# [ЗАДАНИЕ]
Преобразуйте в список JSON из строк всё, начиная со строки, содержащей «right elbow: (431, 147, 2)», и до самого конца записей. Каждой строке должен соответствовать один элемент списка, пустые строки пропустите.

<<<<

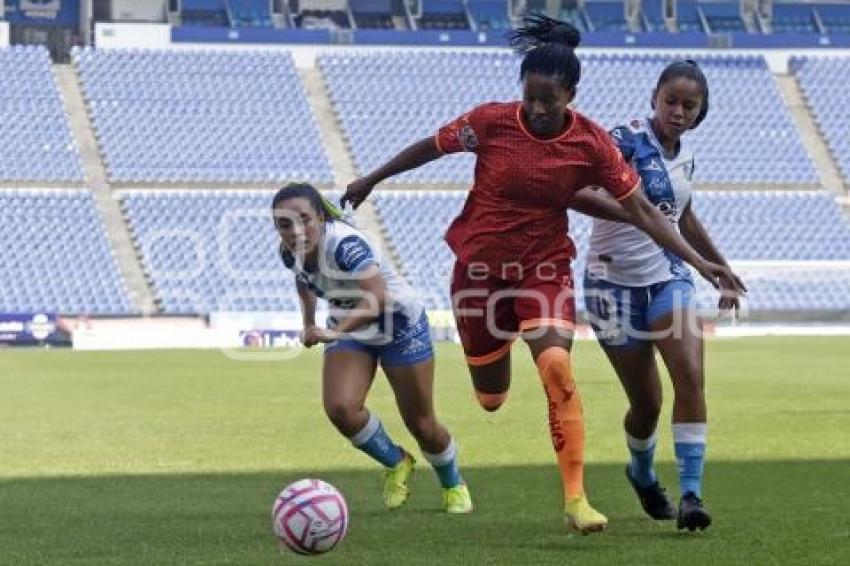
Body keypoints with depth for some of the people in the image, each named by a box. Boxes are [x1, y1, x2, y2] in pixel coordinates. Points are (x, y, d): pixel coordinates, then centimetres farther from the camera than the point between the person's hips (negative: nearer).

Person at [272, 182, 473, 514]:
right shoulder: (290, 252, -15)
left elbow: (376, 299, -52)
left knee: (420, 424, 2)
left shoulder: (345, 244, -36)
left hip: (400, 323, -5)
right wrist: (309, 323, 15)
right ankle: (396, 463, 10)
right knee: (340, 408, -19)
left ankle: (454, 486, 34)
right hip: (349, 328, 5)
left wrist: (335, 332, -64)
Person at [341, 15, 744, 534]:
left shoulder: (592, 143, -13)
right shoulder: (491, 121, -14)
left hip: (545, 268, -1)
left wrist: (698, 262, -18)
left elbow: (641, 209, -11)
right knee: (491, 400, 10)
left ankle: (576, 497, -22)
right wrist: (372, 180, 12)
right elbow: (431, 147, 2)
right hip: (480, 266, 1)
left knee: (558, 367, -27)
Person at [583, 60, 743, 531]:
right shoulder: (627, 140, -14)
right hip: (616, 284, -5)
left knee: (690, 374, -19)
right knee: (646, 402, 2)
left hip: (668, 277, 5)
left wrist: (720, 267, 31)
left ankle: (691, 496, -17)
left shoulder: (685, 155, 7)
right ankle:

>>>>

# [ОТВЕТ К ЗАДАНИЮ]
[
  "right elbow: (431, 147, 2)",
  "right hip: (480, 266, 1)",
  "left knee: (558, 367, -27)",
  "Person at [583, 60, 743, 531]:",
  "right shoulder: (627, 140, -14)",
  "right hip: (616, 284, -5)",
  "left knee: (690, 374, -19)",
  "right knee: (646, 402, 2)",
  "left hip: (668, 277, 5)",
  "left wrist: (720, 267, 31)",
  "left ankle: (691, 496, -17)",
  "left shoulder: (685, 155, 7)",
  "right ankle:"
]